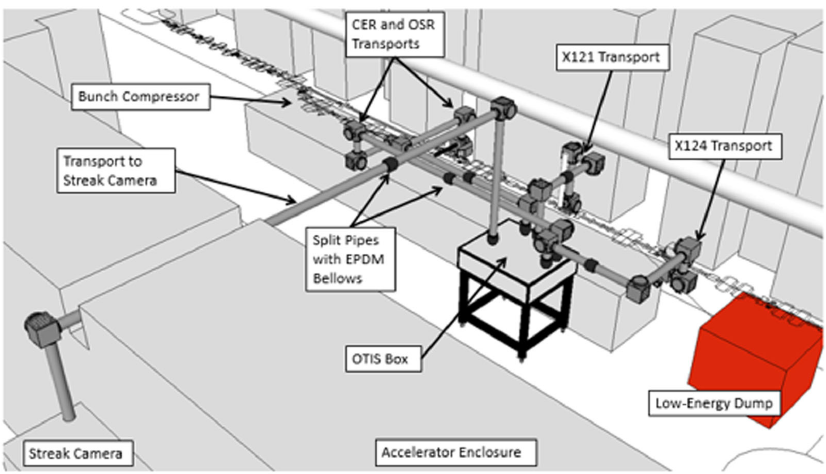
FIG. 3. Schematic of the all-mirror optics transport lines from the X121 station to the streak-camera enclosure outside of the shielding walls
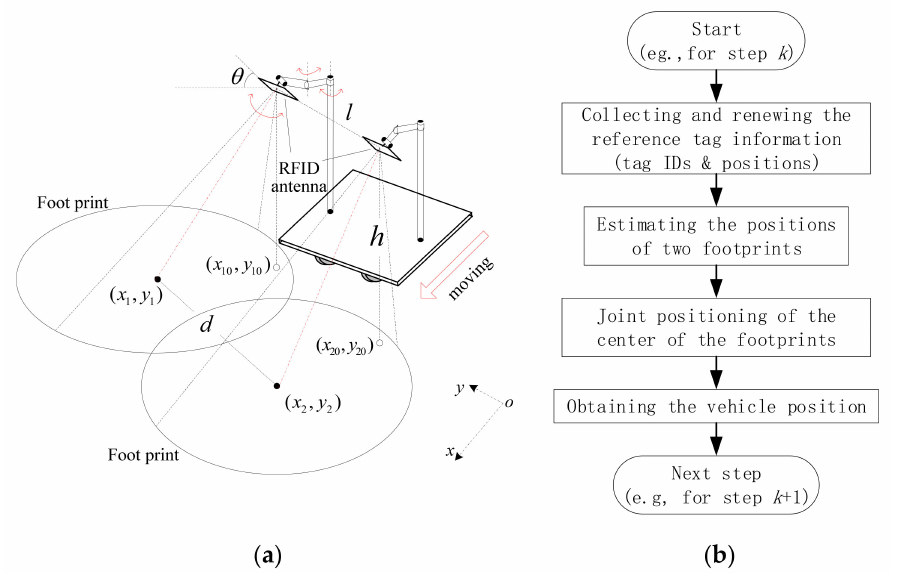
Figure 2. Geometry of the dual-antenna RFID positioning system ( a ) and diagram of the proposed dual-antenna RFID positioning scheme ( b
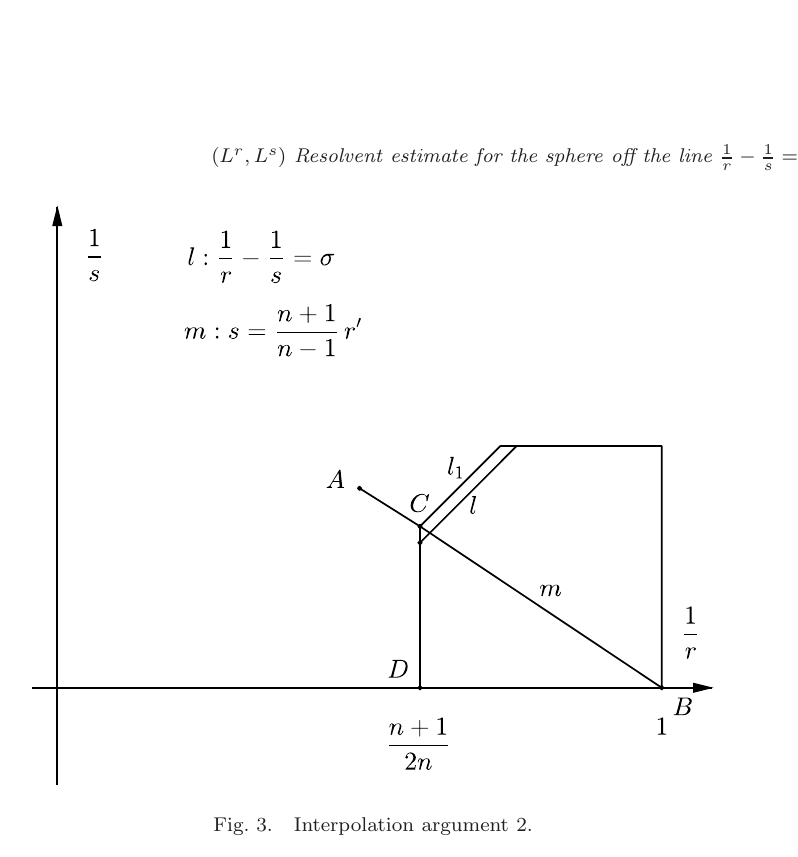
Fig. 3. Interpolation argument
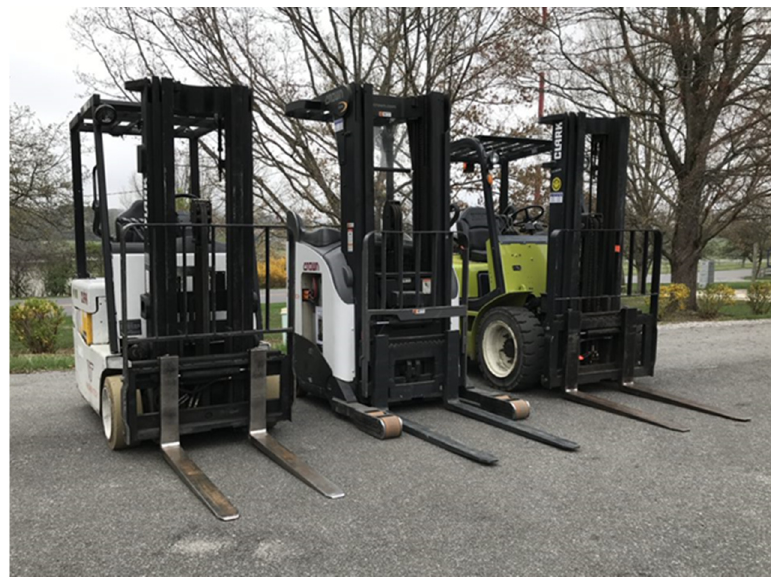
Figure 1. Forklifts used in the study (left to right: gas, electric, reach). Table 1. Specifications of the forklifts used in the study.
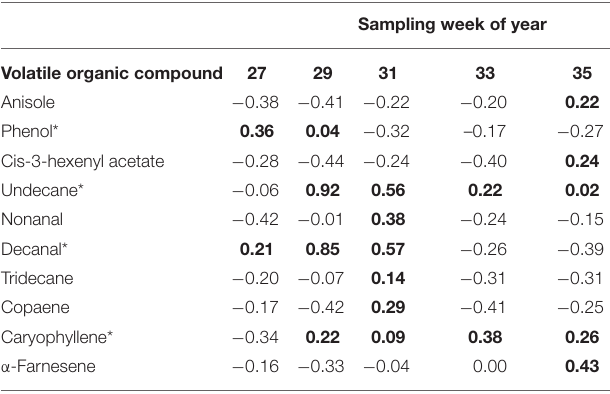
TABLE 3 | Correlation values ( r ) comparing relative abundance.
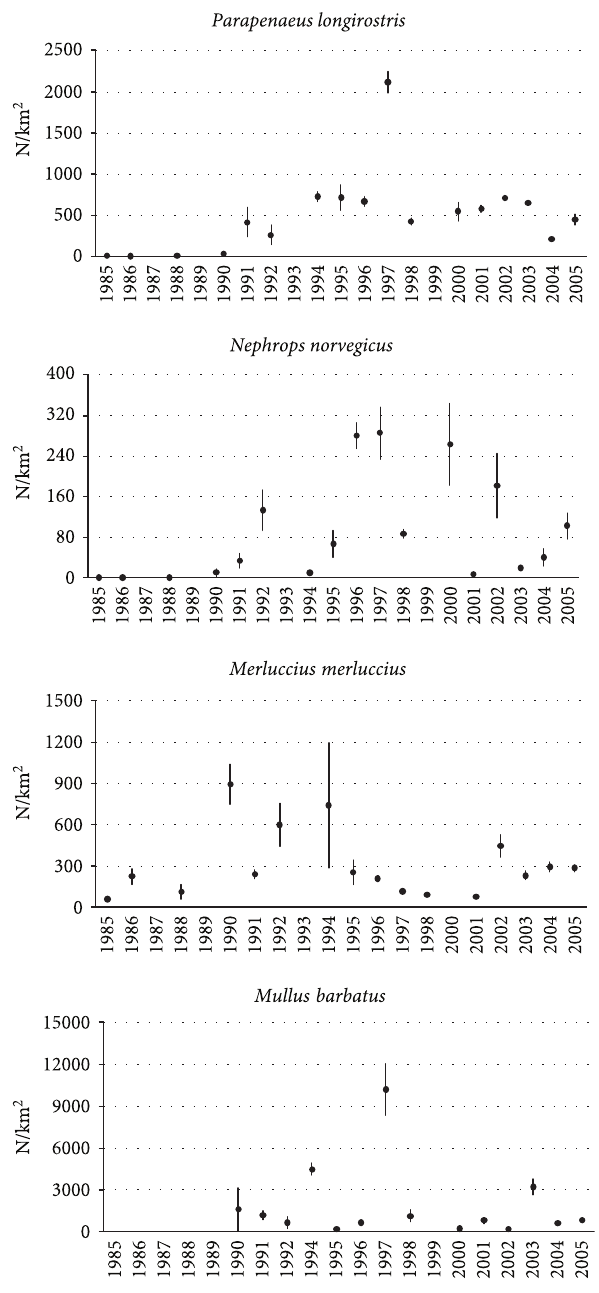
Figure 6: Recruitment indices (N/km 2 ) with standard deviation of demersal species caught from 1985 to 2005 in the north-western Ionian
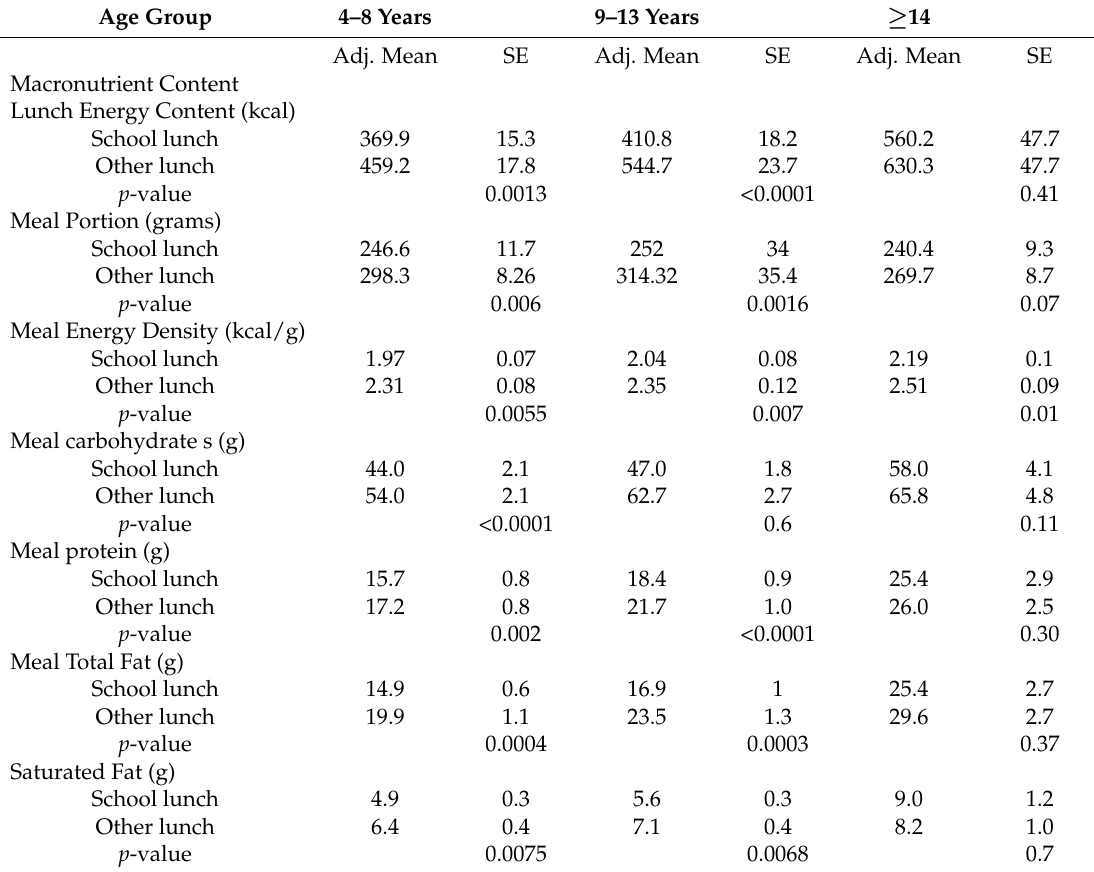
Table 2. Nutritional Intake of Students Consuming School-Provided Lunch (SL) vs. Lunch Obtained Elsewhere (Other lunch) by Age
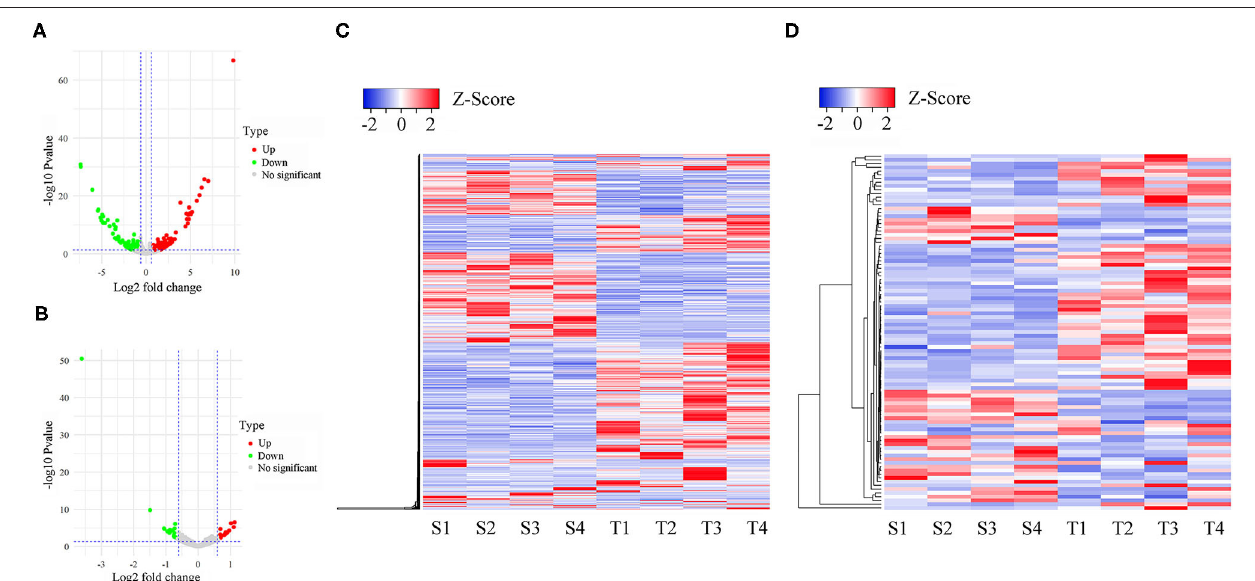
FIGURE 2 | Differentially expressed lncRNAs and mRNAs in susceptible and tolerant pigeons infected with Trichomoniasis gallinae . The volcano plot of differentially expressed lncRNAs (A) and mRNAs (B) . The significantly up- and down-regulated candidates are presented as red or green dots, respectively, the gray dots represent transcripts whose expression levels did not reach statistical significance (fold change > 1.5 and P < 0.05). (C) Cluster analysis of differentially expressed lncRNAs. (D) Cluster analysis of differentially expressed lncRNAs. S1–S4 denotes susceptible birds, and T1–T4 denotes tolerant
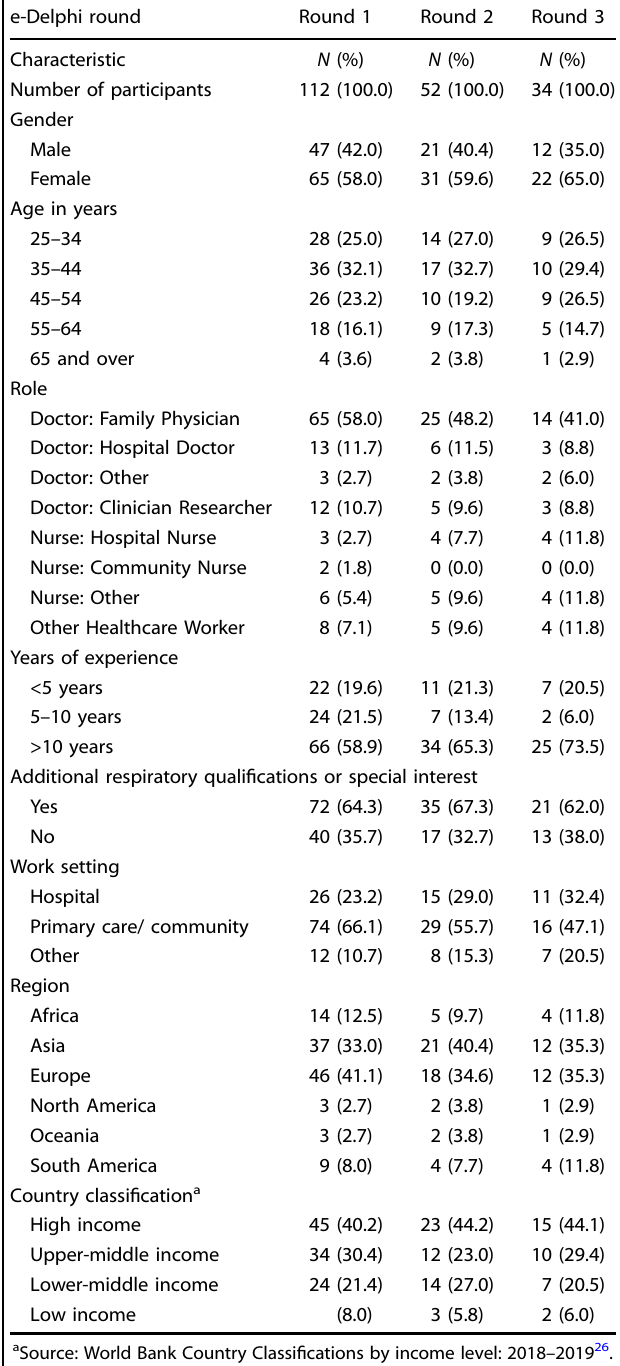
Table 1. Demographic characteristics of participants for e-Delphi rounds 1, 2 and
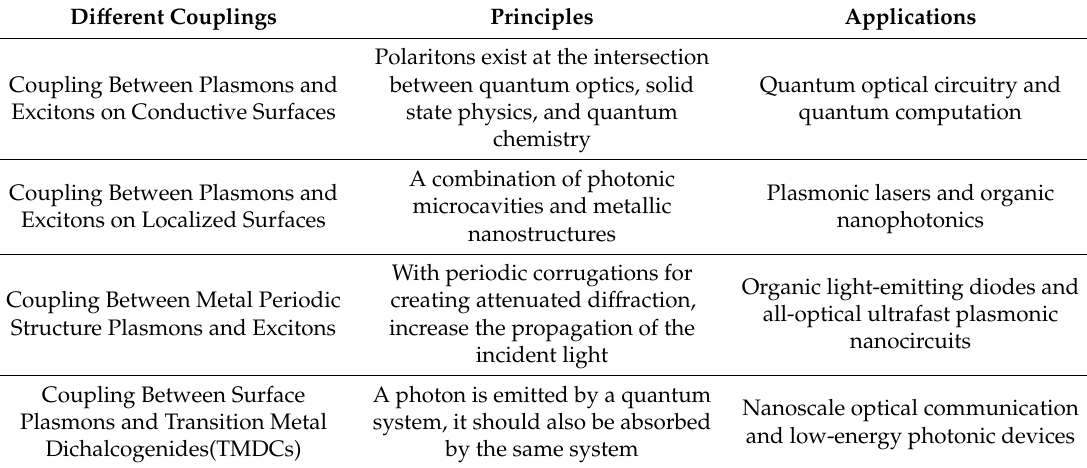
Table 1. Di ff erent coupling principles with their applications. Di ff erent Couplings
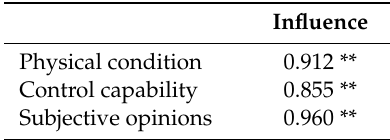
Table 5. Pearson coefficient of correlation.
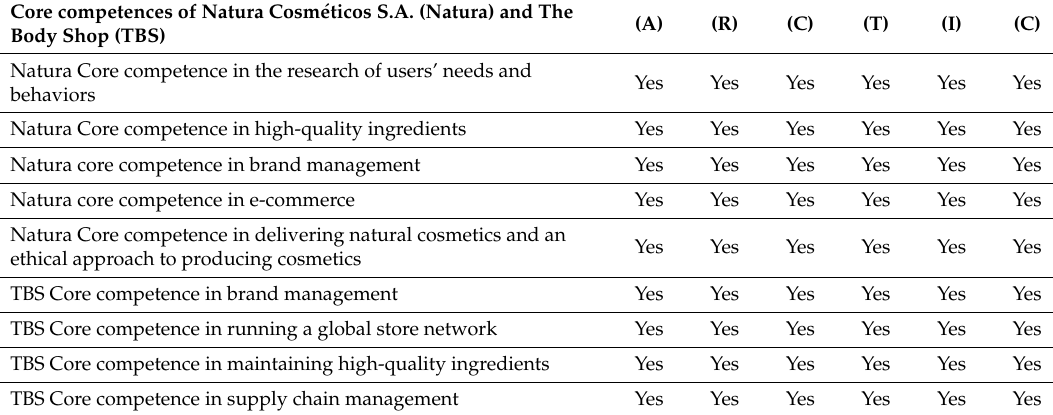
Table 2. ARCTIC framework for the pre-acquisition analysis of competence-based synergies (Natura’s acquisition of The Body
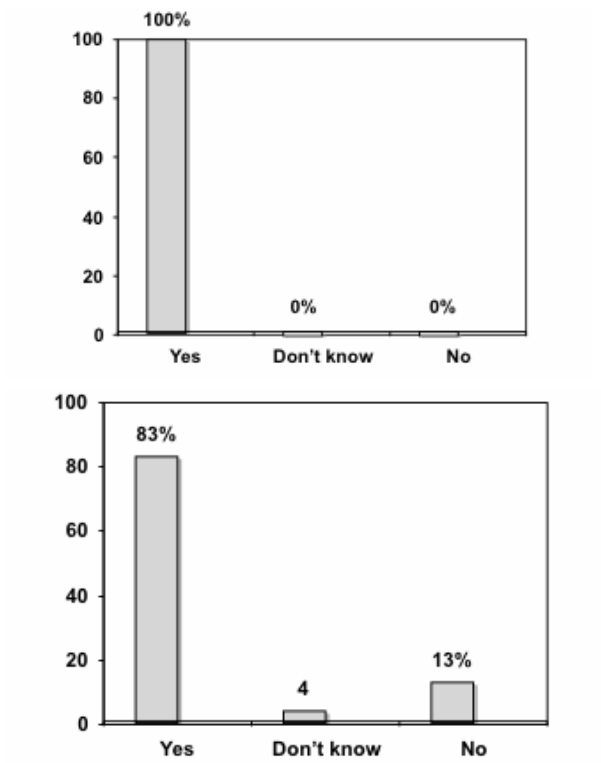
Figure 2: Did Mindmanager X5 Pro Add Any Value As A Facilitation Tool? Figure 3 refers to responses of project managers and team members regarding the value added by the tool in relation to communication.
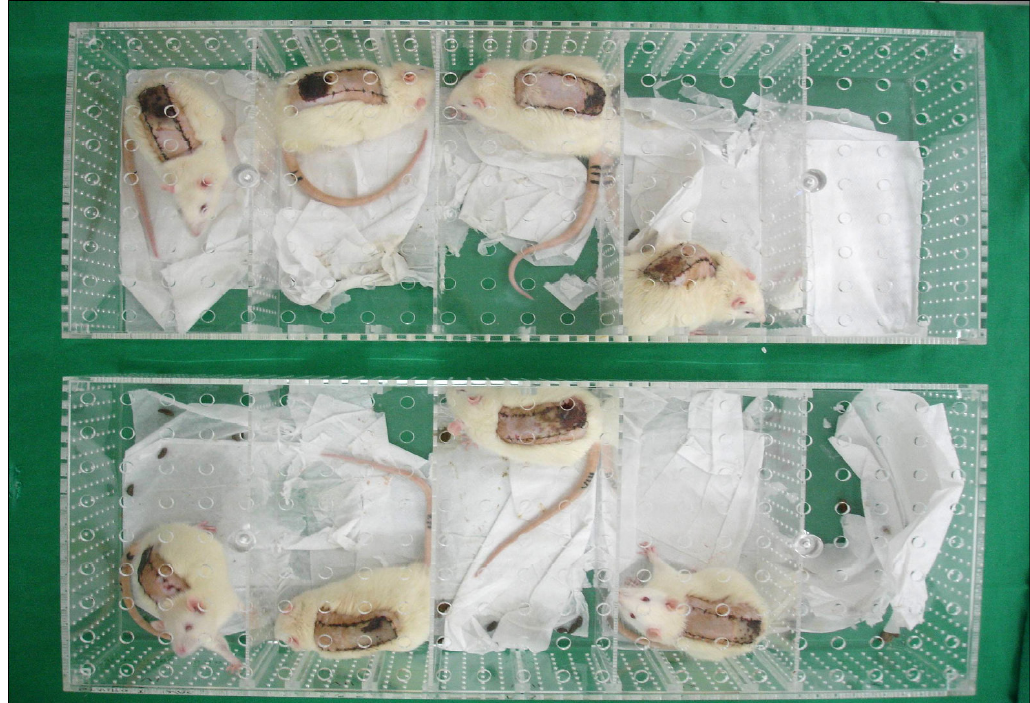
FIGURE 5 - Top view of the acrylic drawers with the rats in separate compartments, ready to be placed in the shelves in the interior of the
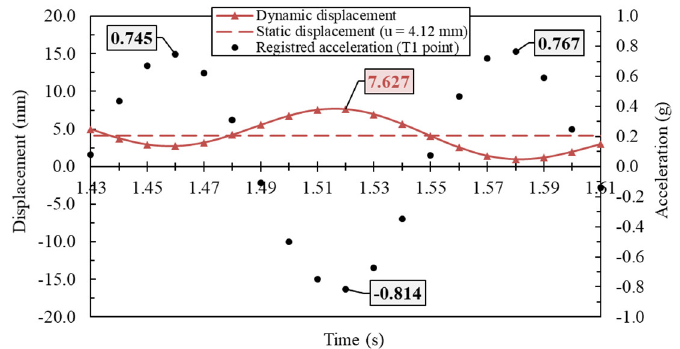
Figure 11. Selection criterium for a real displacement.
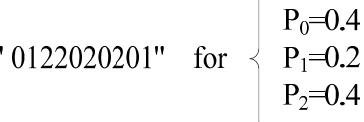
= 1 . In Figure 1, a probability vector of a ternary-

===============

Exercise instructions
Going by the data above, give back only the lines from the one containing "Table 1. Demographic" through the one containing "Table 2. ARCTIC", exactly as they stand, both ends included and no images.

Response box
Table 1. Demographic characteristics of participants for e-Delphi rounds 1, 2 and
Table 1. Di ff erent coupling principles with their applications. Di ff erent Couplings
Table 5. Pearson coefficient of correlation.
Table 2. ARCTIC framework for the pre-acquisition analysis of competence-based synergies (Natura’s acquisition of The Body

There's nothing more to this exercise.